ACTIVITY: Repeat the records below exactly, leaving out any pictures.

DATA FOR THIS EXERCISE:
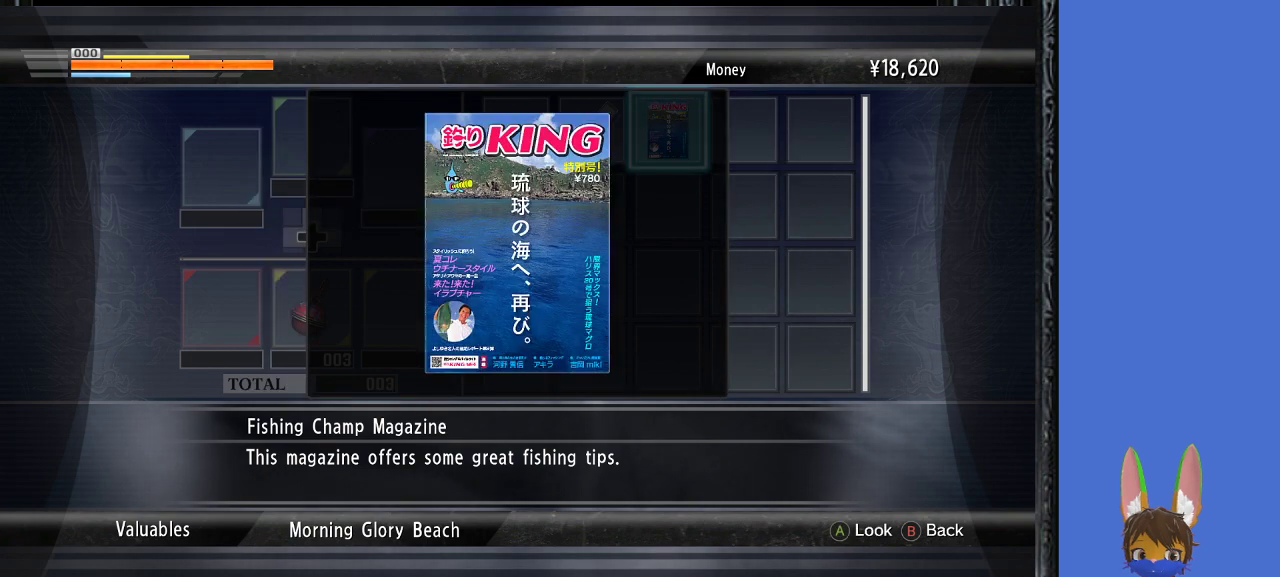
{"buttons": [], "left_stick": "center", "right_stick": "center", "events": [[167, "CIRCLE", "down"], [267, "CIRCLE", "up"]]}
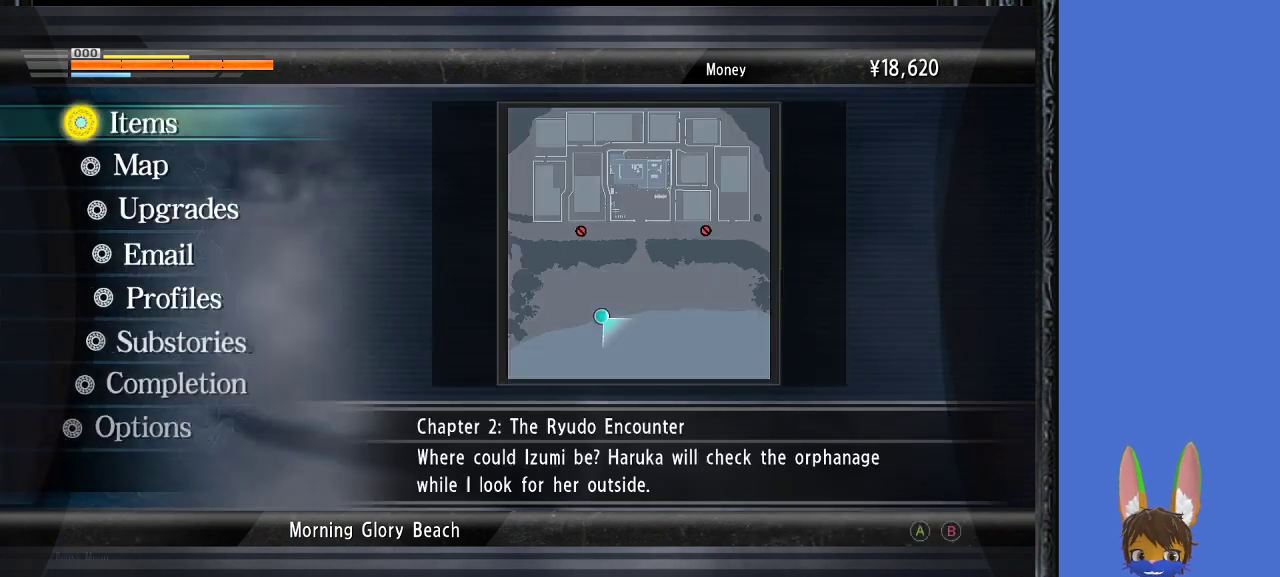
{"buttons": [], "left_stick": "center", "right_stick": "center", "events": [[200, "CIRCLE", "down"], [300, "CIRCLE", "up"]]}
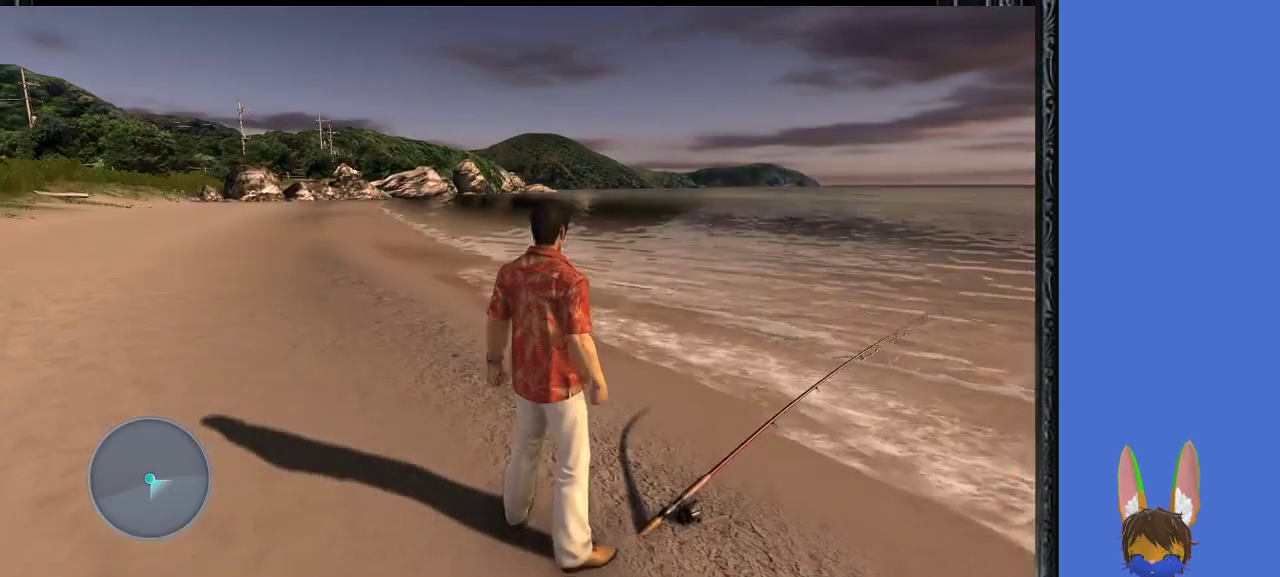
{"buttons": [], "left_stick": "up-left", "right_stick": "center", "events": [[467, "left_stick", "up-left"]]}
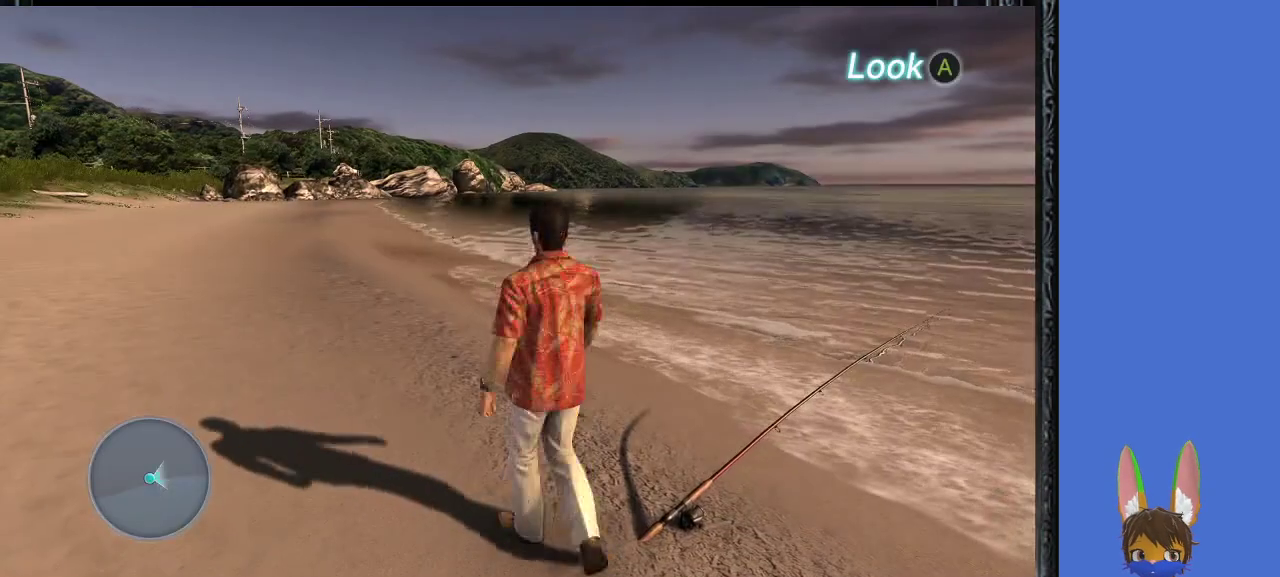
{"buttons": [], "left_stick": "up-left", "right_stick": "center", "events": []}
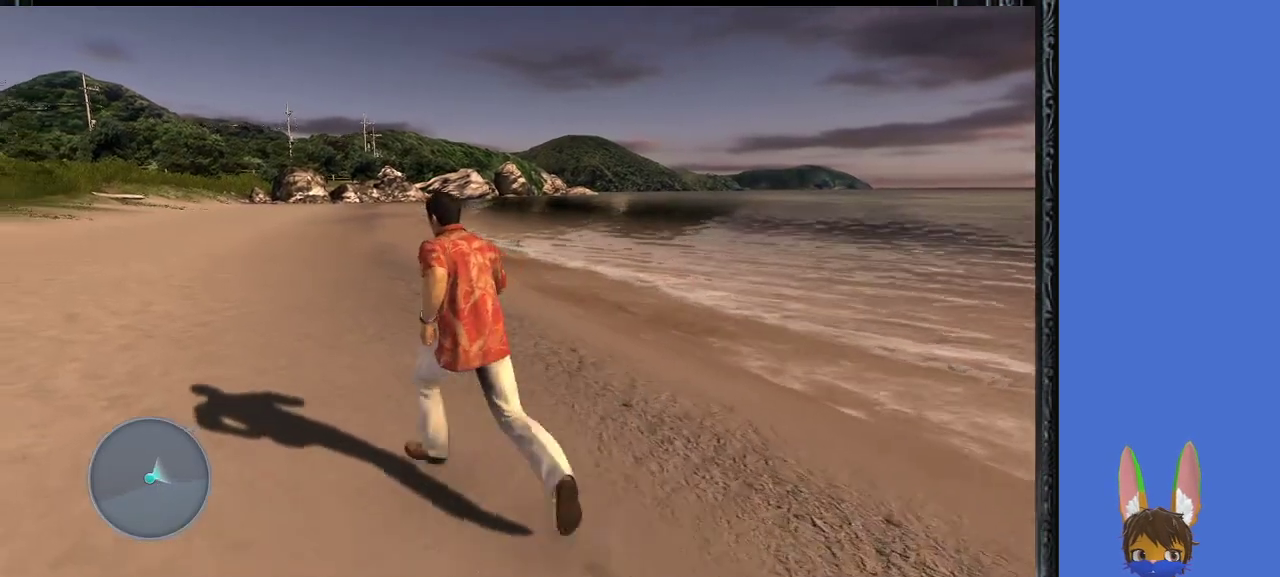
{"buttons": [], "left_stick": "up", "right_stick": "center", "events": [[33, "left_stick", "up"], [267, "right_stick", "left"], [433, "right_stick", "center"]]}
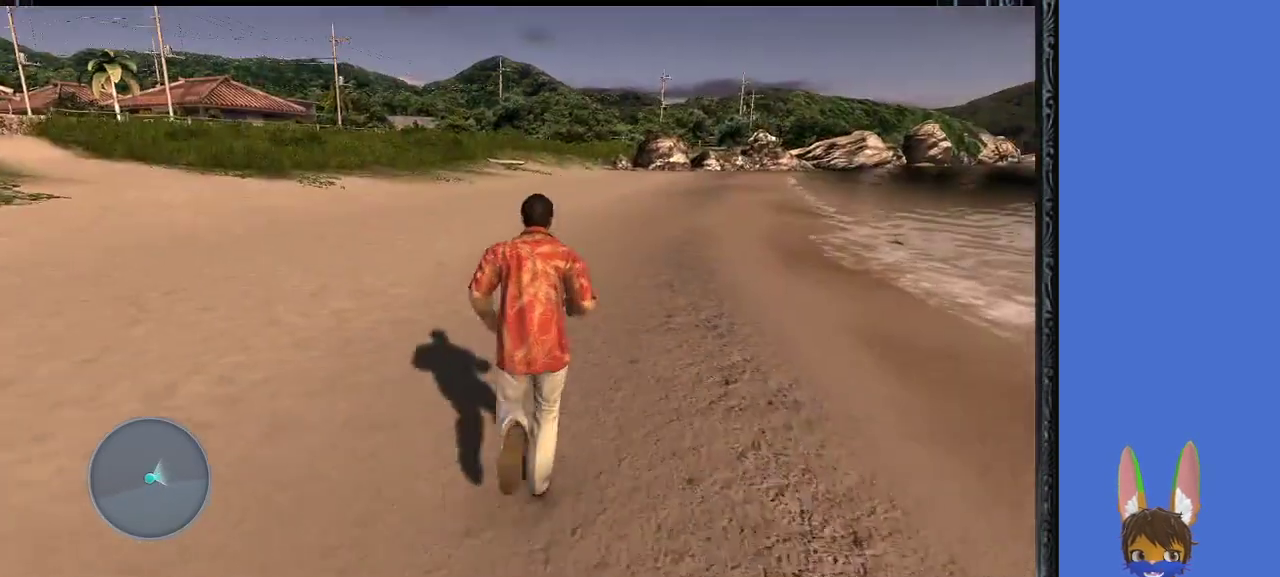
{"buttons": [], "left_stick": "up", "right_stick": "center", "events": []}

FINAL ANSWER:
{"buttons": [], "left_stick": "center", "right_stick": "center", "events": [[167, "CIRCLE", "down"], [267, "CIRCLE", "up"]]}
{"buttons": [], "left_stick": "center", "right_stick": "center", "events": [[200, "CIRCLE", "down"], [300, "CIRCLE", "up"]]}
{"buttons": [], "left_stick": "up-left", "right_stick": "center", "events": [[467, "left_stick", "up-left"]]}
{"buttons": [], "left_stick": "up-left", "right_stick": "center", "events": []}
{"buttons": [], "left_stick": "up", "right_stick": "center", "events": [[33, "left_stick", "up"], [267, "right_stick", "left"], [433, "right_stick", "center"]]}
{"buttons": [], "left_stick": "up", "right_stick": "center", "events": []}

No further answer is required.